Hmmm...well I don't know what to tell ya then. That's a shame she won't eat it. How long have you been milking her? 
You can experiment with taking 4 cups out of her diet and see how that goes. She is a nigerian, correct? 8 cups seems like quite a bit for one feeding.


----------



## GotmygoatMTJ (Apr 25, 2009)

She is a saanen, I forgot to mention that in my post.
She kidded on March 19th and we started milking her once a day 2 weeks later by seperating her kid at night. We weaned her buck kid about a month ago, not really wanting to but someone wanted him and he was already eating good. She has been getting milked twice a day. She was giving a half gallon a day but now can barely get 5 cups.
So I guess she is about a month and a half fresh? I'm bad at calculating lol.


----------



## milk and honey (Oct 31, 2010)

could you fool her .. by spritzing with some molassus? Maybe she'd get a taste for it after a while????


----------



## GotmygoatMTJ (Apr 25, 2009)

Thats an option! I've got plenty of molasses hangin around. Not to find a squirt bottle....if it can even go through! LOL
Thank you!


----------



## milk and honey (Oct 31, 2010)

Yea... what's that saying about "as slow as mollasus in winter"???? you might have to mix it in a bowl... Ha ha


----------



## GotmygoatMTJ (Apr 25, 2009)

:slapfloor: Most likely!
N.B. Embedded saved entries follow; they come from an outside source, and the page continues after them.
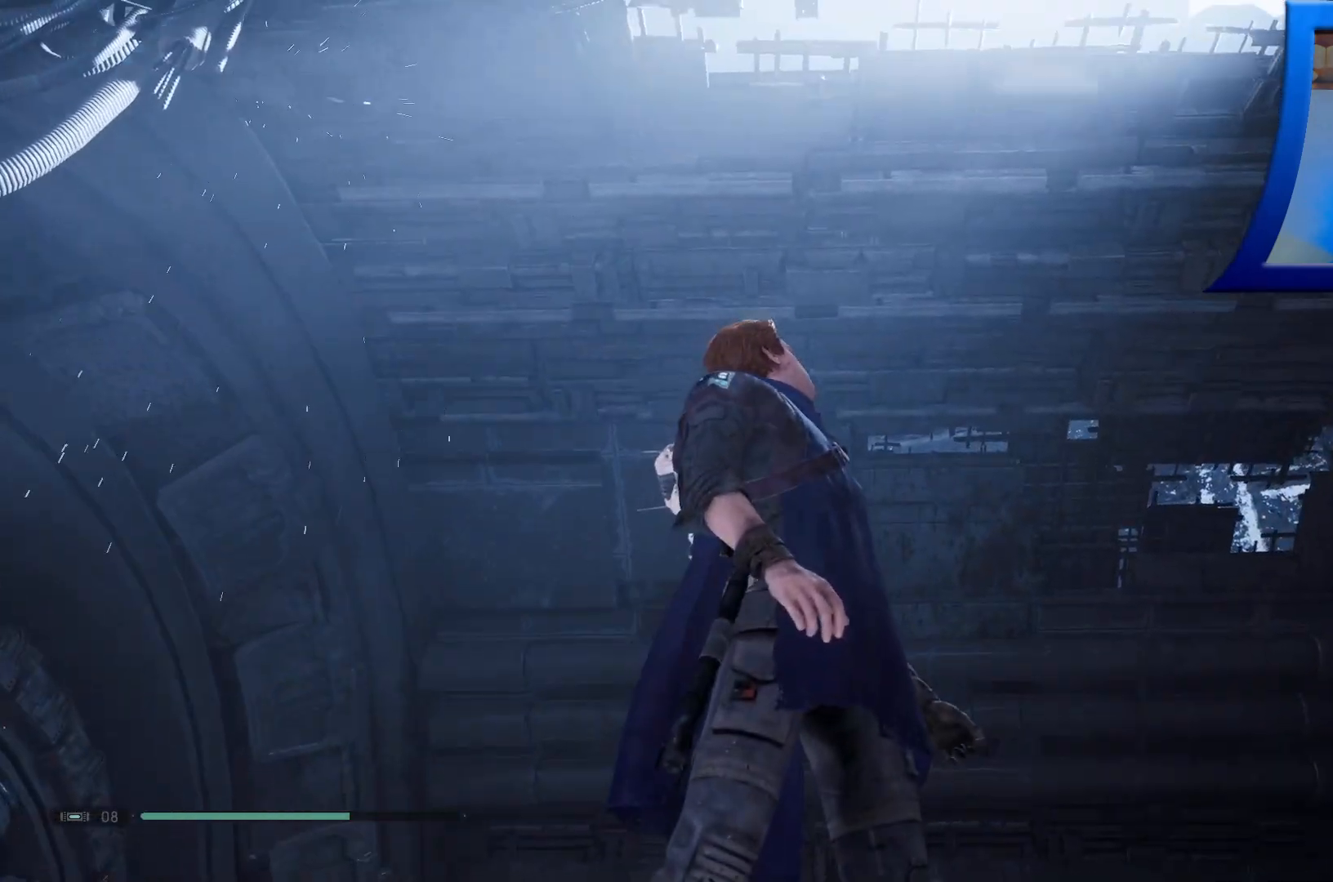
{"buttons": ["L3"], "left_stick": "up", "right_stick": "right", "events": [[17, "left_stick", "up"], [433, "L3", "down"], [500, "right_stick", "right"]]}
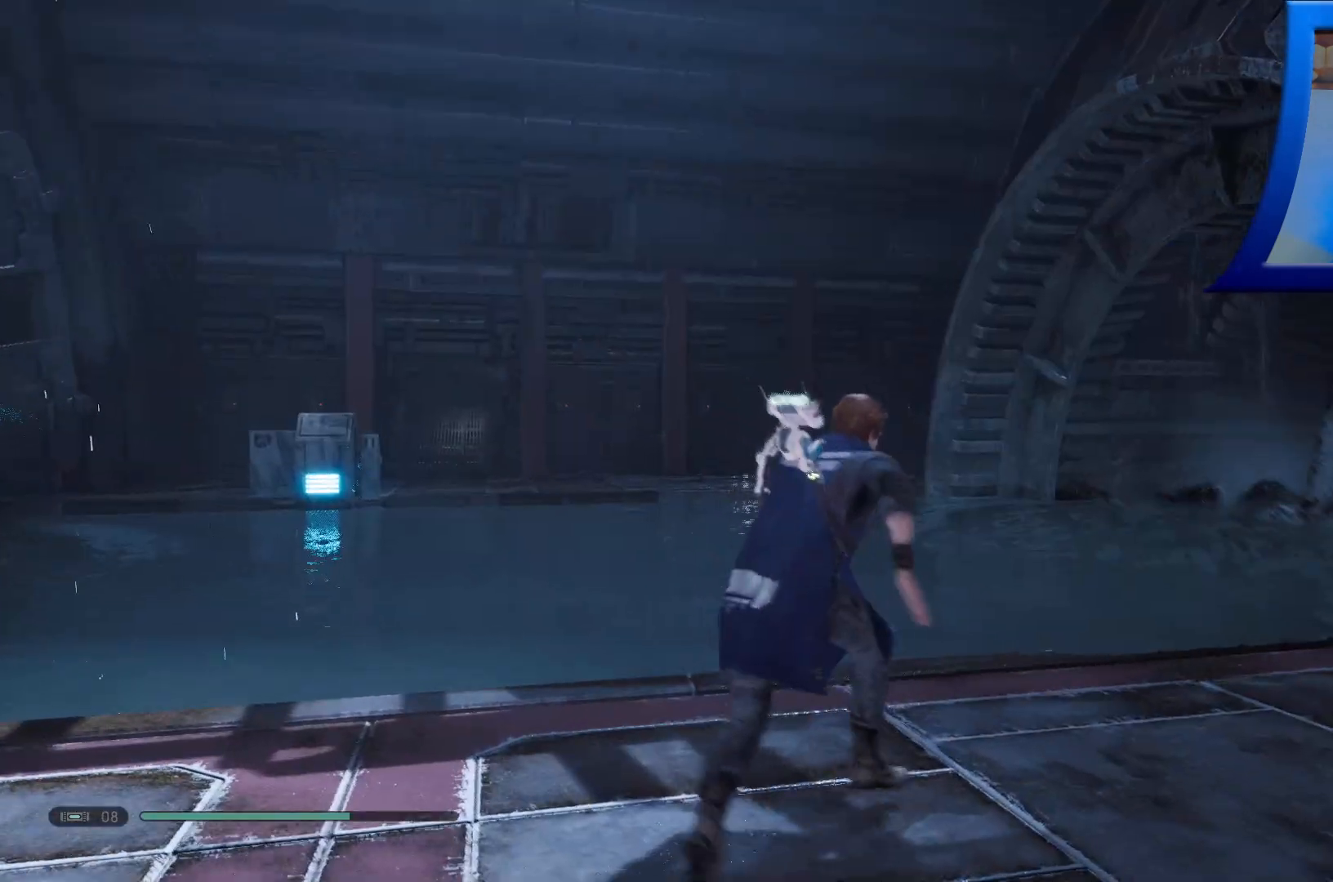
{"buttons": [], "left_stick": "up", "right_stick": "center", "events": [[183, "L3", "up"], [200, "right_stick", "center"]]}
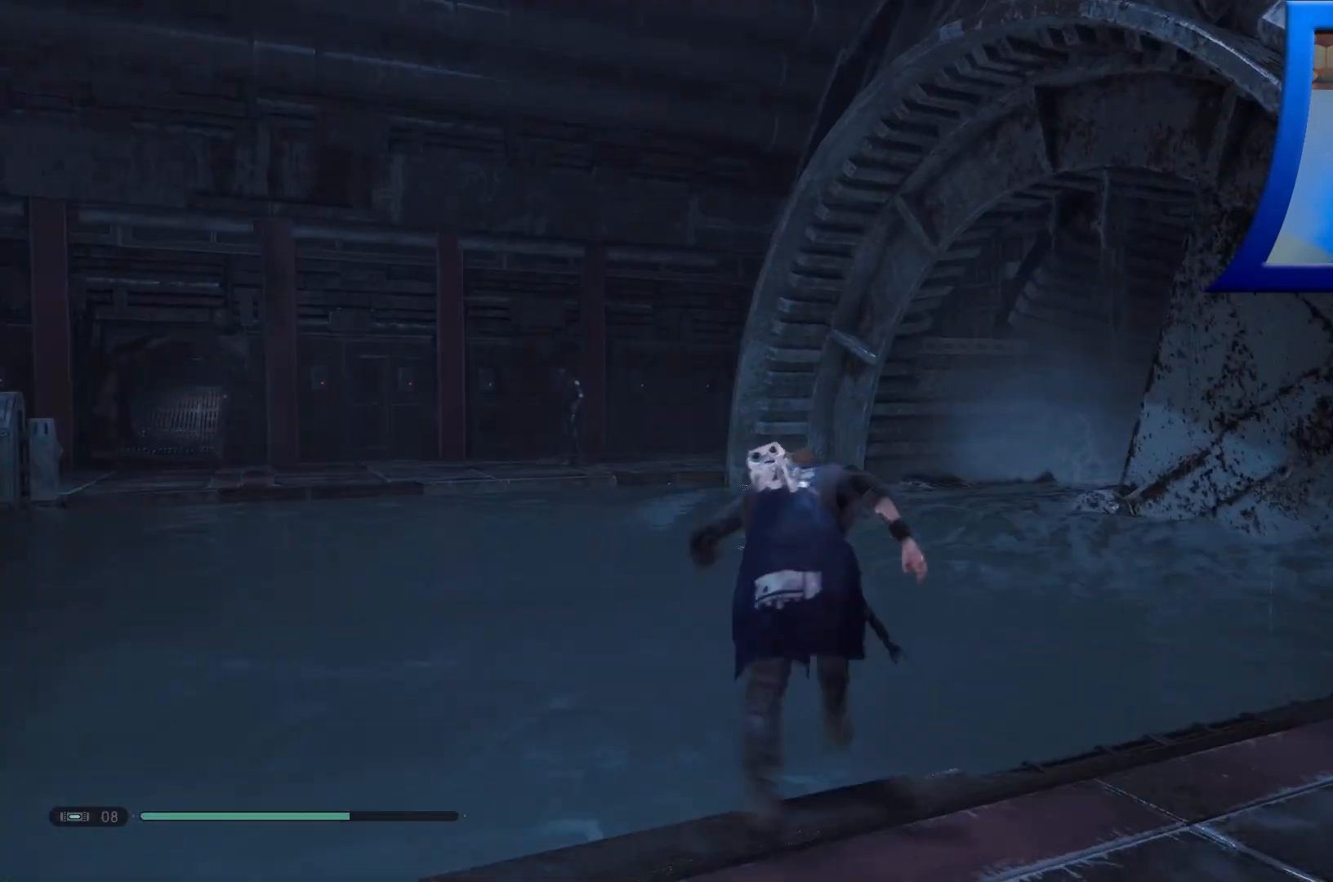
{"buttons": [], "left_stick": "up", "right_stick": "up-right", "events": [[33, "right_stick", "up-right"], [167, "right_stick", "center"], [417, "right_stick", "up-right"]]}
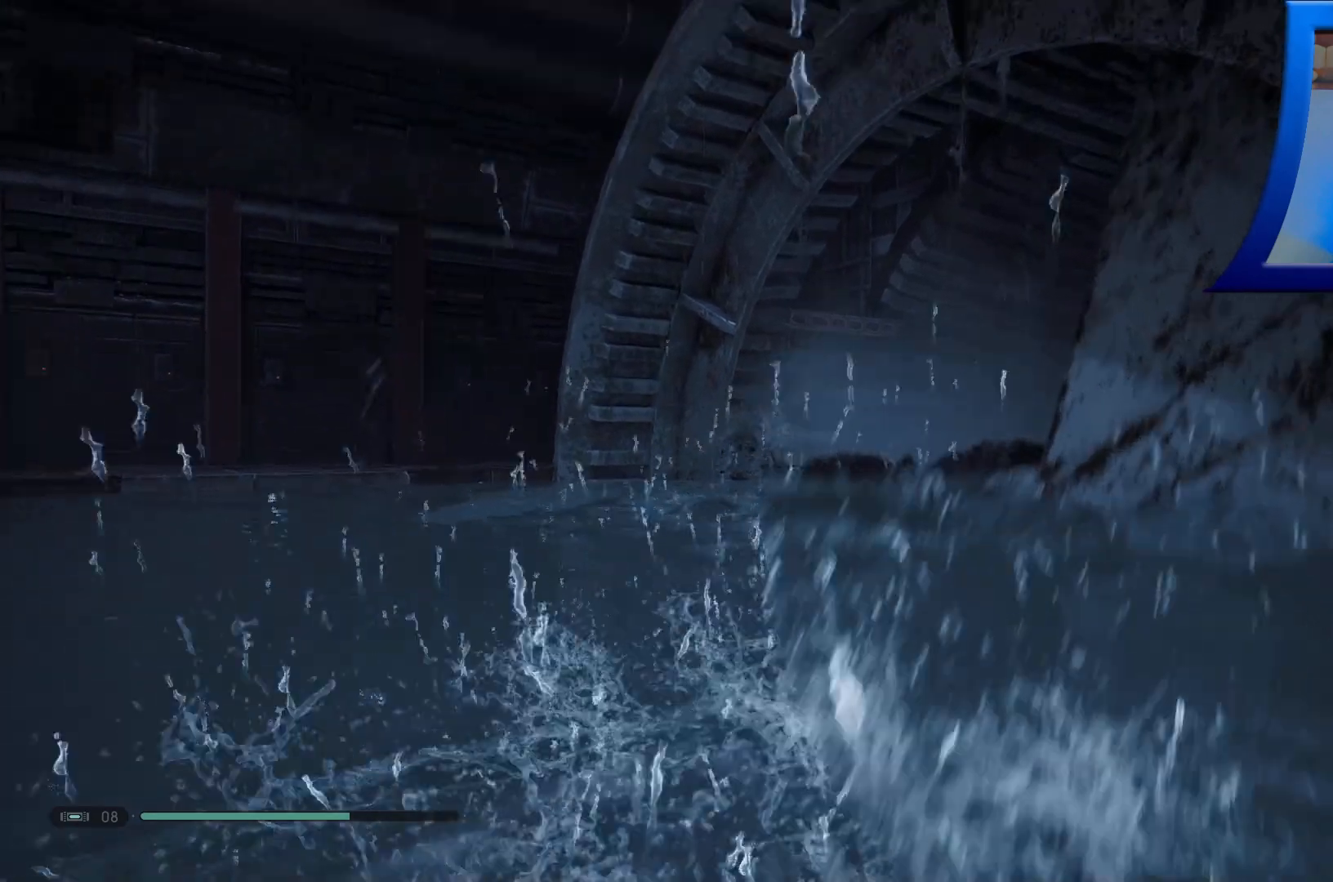
{"buttons": [], "left_stick": "up", "right_stick": "center", "events": [[83, "right_stick", "center"]]}
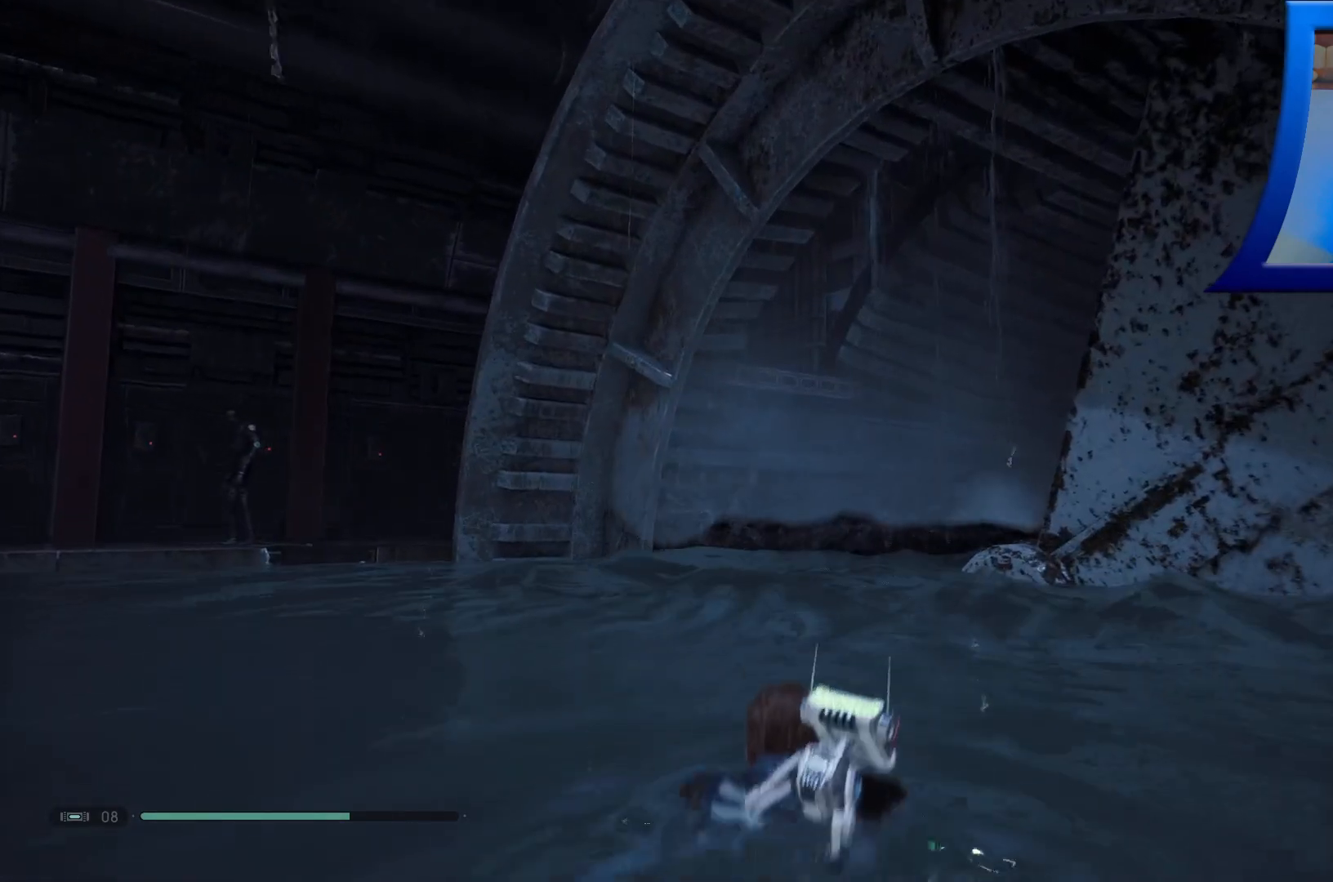
{"buttons": [], "left_stick": "up", "right_stick": "center", "events": []}
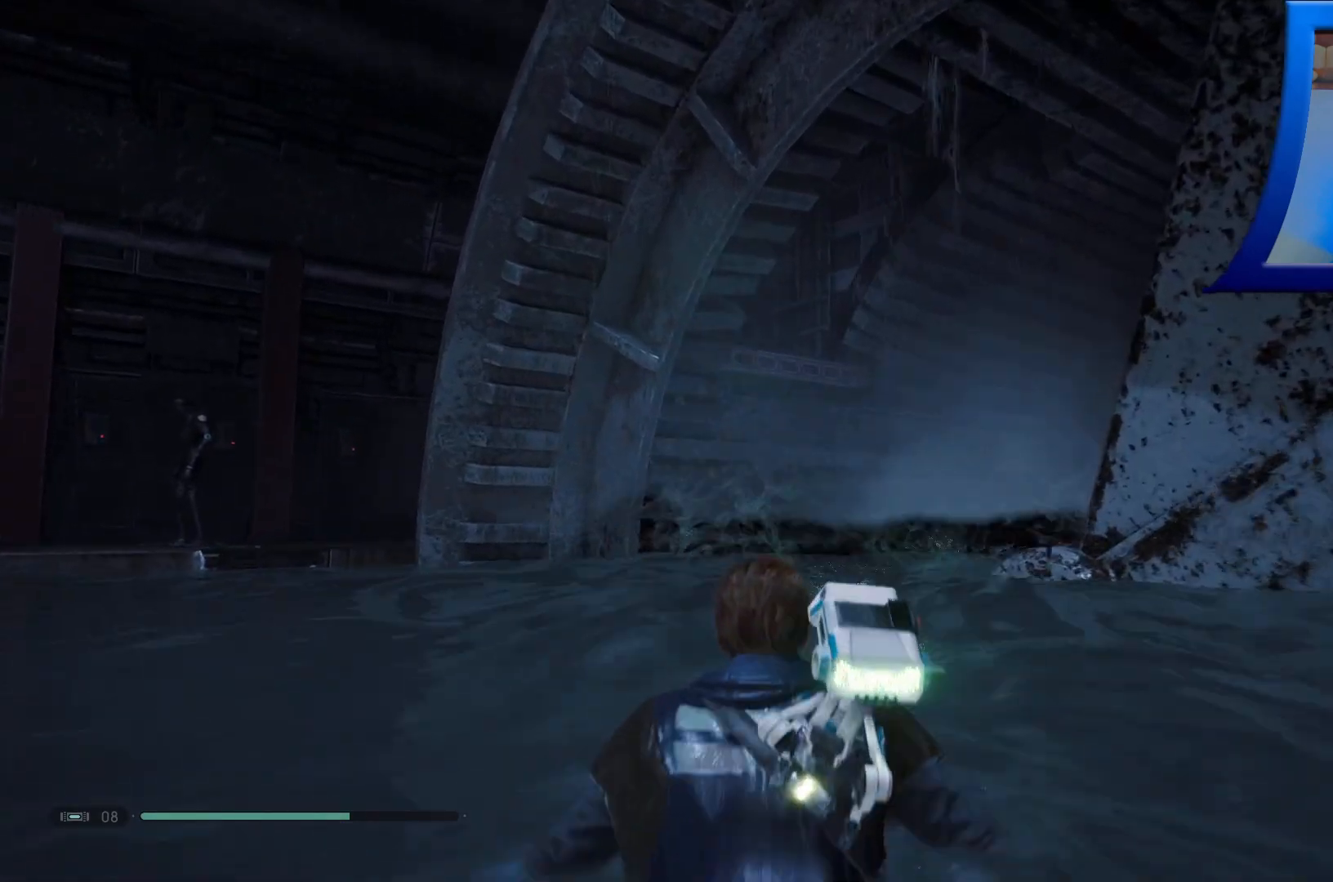
{"buttons": [], "left_stick": "up", "right_stick": "center", "events": []}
Ill try this tonight while I milk her and let you all know.
Thanks! :hug:


----------



## toth boer goats (Jul 20, 2008)

You can do what I do with the little kids ..that don't like their grain.....

open her mouth and put some Chaffhaye Alfalfa...or the Alfalfa pellets in her mouth ...give it to her a few times....making sure.. she eats just a few...she will spit it out but... she is still getting some down her and she is tasting it... then... let her go....do this periodically through the day....for a while...and each day...this gets her to get the taste for the stuff ....it has worked for me...with the babies to get them started.......... if she starts eating the stuff on her own...it doesn't have to be much.... but that tells... that she will get into eating it for you...good luck... :wink: :greengrin:


----------



## GoatJoy (Aug 9, 2010)

We are having the same issue. there was someone else that was having the same problem with their doe not eating alfalfa as well. So strange onder: My doe used to eat them all the time and now she wont. She picks through them and spits them out if i mix them with her grain and it takes FOREVER for her to finish picking through her feed. Most of the time she will just leave the feed sitting in the bowl if I mix it. I think I've spoiled her though. I think she will pick it back up in the winter when she doesnt have so much other stuff to eat. I've also been buying them that really really sticky sweet feed...that could be the problem too..but she still wont eat the alfalfa if I hide it in that either.. :shrug:


----------



## liz (Oct 5, 2007)

I use a blender to chop the pellets into smaller pieces...I have had does choke on them and this makes them more mamnageable, I also have a doe that won't even touch her grain if theres a pellet in the mix, the smaller pieces as well as the alfalfa dust that comnes from the blender is what I add to her grain, she's getting plenty that way because the dust sticks to the grain mix.


----------



## GoatJoy (Aug 9, 2010)

liz said:


> I use a blender to chop the pellets into smaller pieces...I have had does choke on them and this makes them more mamnageable, I also have a doe that won't even touch her grain if theres a pellet in the mix, the smaller pieces as well as the alfalfa dust that comnes from the blender is what I add to her grain, she's getting plenty that way because the dust sticks to the grain mix.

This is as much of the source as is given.